Gen. Robinson was one of the party of, I think, five, with myself, that left the main body of men under Gen. Ed. Burleson at Ninces Bridge who, with volunteers, was in pursuit of Gen. Santa Anna and stragglers of his army on the 22nd, the day after the battle. Proceeding back to our main camp on Buffalo Bayou, we separated for the purpose of hunting. During our separation I espied Santa Anna, but neither Mr. Robinson or any of the party was within five hundred yards of me when Santa Anna was captured, they coming up a few moments after.
I have always awarded the same credit to that party that I felt was due to myself. But you will find among the archives of the Texas Historical Society a full account of the capture as also what passed between Gen. Santa Anna and myself in the presence of Gen. Sam Houston and nearly the whole of our little army; as also a complimentary card from Gen. Houston and the expression of thanks and gratitude from Santa Anna himself to me when captured.
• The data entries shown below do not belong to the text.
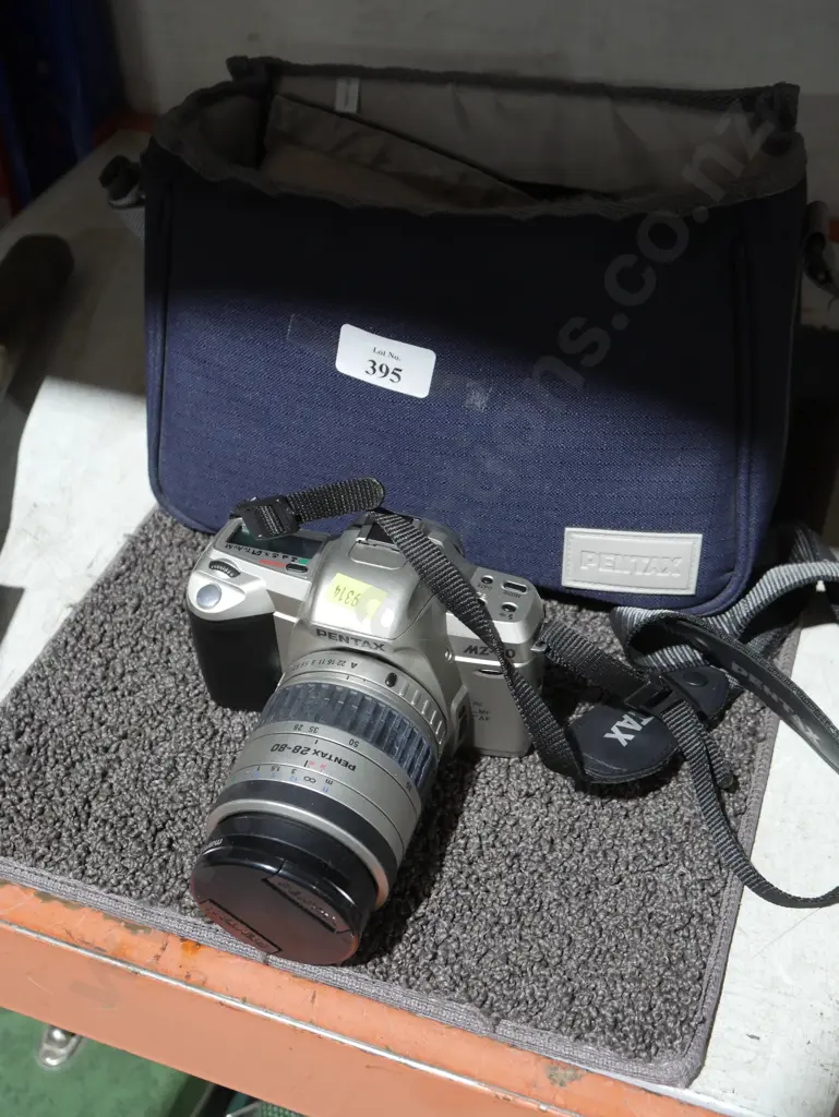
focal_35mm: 42
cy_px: 558
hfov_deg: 34.4
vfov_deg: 44.8
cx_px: 420
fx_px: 1356
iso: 1000
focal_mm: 21
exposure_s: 1/60
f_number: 4.6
Probably many of the old veterans have either forgotten me, or supposed me dead as I left Texas in 1843 and have resided in this city ever since where I have had the pleasure of meeting many of my old comrades and friends among them my old and honored commander and friend Gen. S. Sherman, who has gone to that ______ from whence no traveler returns, and many others whose names are ennobled among the honored dead.
Make what use of this you please, as it is only intended to correct a historical error and place myself in a proper light before the veterans.
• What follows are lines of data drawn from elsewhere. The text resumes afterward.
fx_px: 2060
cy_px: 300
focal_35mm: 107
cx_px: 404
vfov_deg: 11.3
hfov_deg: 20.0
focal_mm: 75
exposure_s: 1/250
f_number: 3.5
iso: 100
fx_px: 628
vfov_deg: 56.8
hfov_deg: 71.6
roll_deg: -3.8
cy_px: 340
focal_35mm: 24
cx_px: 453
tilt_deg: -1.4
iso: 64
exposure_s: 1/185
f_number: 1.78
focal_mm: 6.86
Colorado County Citizen, May 28, 1874
We were pleased to grasp the hand yesterday of that Texas veteran, Mr. W. B. Scates, living near Weimar in this county. Though verging on eighty years of age, he is hale and hearty, and yet does more or less daily labor on his farm. He corrects an error made by __ __ ___ copied in the CITIZEN that Dr. Sewart[sic], of Montgomery, was the only living signer of the Texas Declaration of Independence. He says besides the Doctor, there ar two others, Jno. W. Blont [sic] [Stephen W. Blount], of San Augustine, and himself. Mr. Scates returned home this morning.